Segment Start: Provided data

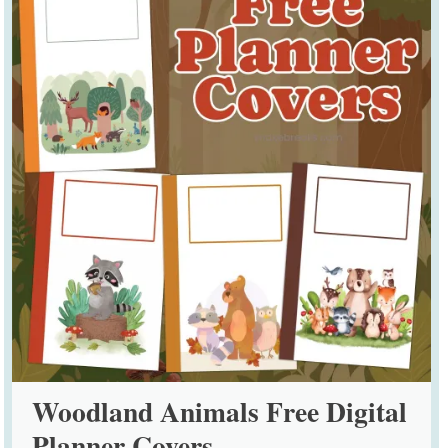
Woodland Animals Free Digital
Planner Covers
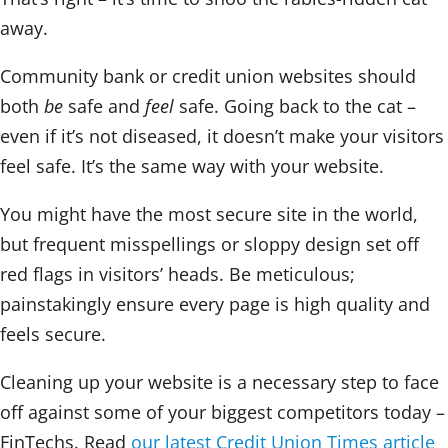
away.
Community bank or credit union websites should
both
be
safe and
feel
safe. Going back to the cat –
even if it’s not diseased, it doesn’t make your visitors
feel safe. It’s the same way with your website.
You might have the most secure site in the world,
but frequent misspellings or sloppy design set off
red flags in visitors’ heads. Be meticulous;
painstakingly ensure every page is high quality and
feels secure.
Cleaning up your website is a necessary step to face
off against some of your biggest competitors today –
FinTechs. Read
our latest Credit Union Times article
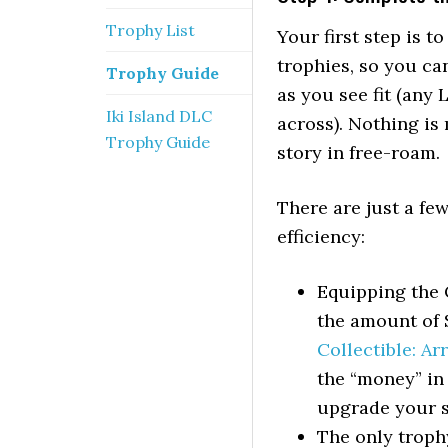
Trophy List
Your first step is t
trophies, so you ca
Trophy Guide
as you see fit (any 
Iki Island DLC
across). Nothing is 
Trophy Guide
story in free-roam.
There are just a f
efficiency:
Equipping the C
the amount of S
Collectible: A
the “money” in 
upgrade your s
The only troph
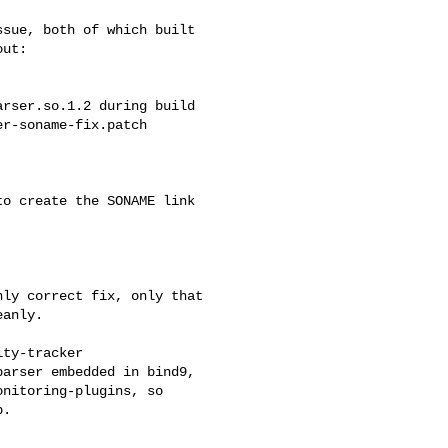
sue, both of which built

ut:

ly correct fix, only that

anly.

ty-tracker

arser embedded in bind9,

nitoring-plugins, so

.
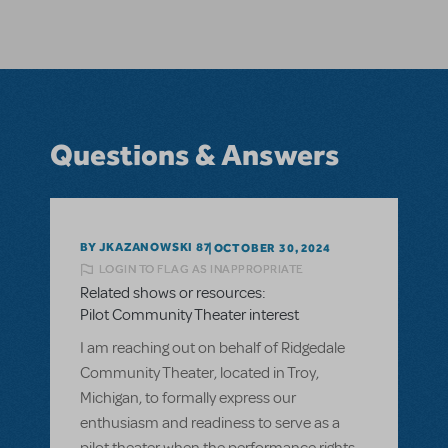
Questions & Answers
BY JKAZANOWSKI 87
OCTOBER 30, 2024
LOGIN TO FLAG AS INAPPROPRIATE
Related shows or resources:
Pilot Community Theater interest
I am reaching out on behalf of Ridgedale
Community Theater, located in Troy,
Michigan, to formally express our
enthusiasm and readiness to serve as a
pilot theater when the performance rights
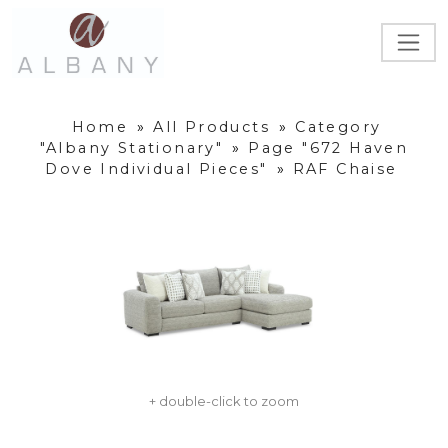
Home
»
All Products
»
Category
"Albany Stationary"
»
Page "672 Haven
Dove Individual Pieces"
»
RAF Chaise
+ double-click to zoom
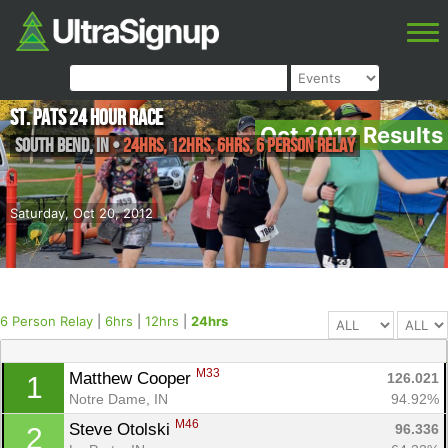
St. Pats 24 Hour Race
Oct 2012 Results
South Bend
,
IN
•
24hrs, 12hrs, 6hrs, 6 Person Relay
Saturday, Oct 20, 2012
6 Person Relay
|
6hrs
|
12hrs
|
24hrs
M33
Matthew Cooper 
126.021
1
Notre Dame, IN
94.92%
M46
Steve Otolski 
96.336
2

Segment End: Provided data

* Prompt
Please lay out all of the material above as a numbered list, one line per item, with blank lines dropped and the pictures left out.

* Task response
1. Woodland Animals Free Digital
2. Planner Covers
3. away.
4. Community bank or credit union websites should
5. both
6. be
7. safe and
8. feel
9. safe. Going back to the cat –
10. even if it’s not diseased, it doesn’t make your visitors
11. feel safe. It’s the same way with your website.
12. You might have the most secure site in the world,
13. but frequent misspellings or sloppy design set off
14. red flags in visitors’ heads. Be meticulous;
15. painstakingly ensure every page is high quality and
16. feels secure.
17. Cleaning up your website is a necessary step to face
18. off against some of your biggest competitors today –
19. FinTechs. Read
20. our latest Credit Union Times article
21. Trophy List
22. Your first step is t
23. trophies, so you ca
24. Trophy Guide
25. as you see fit (any 
26. Iki Island DLC
27. across). Nothing is 
28. Trophy Guide
29. story in free-roam.
30. There are just a f
31. efficiency:
32. Equipping the C
33. the amount of S
34. Collectible: A
35. the “money” in 
36. upgrade your s
37. The only troph
38. sue, both of which built
39. ut:
40. ly correct fix, only that
41. anly.
42. ty-tracker
43. arser embedded in bind9,
44. nitoring-plugins, so
45. .
46. Questions & Answers
47. BY JKAZANOWSKI 87
48. OCTOBER 30, 2024
49. LOGIN TO FLAG AS INAPPROPRIATE
50. Related shows or resources:
51. Pilot Community Theater interest
52. I am reaching out on behalf of Ridgedale
53. Community Theater, located in Troy,
54. Michigan, to formally express our
55. enthusiasm and readiness to serve as a
56. pilot theater when the performance rights
57. Home
58. »
59. All Products
60. »
61. Category
62. "Albany Stationary"
63. »
64. Page "672 Haven
65. Dove Individual Pieces"
66. »
67. RAF Chaise
68. + double-click to zoom
69. St. Pats 24 Hour Race
70. Oct 2012 Results
71. South Bend
72. ,
73. IN
74. •
75. 24hrs, 12hrs, 6hrs, 6 Person Relay
76. Saturday, Oct 20, 2012
77. 6 Person Relay
78. |
79. 6hrs
80. |
81. 12hrs
82. |
83. 24hrs
84. M33
85. Matthew Cooper 
86. 126.021
87. 1
88. Notre Dame, IN
89. 94.92%
90. M46
91. Steve Otolski 
92. 96.336
93. 2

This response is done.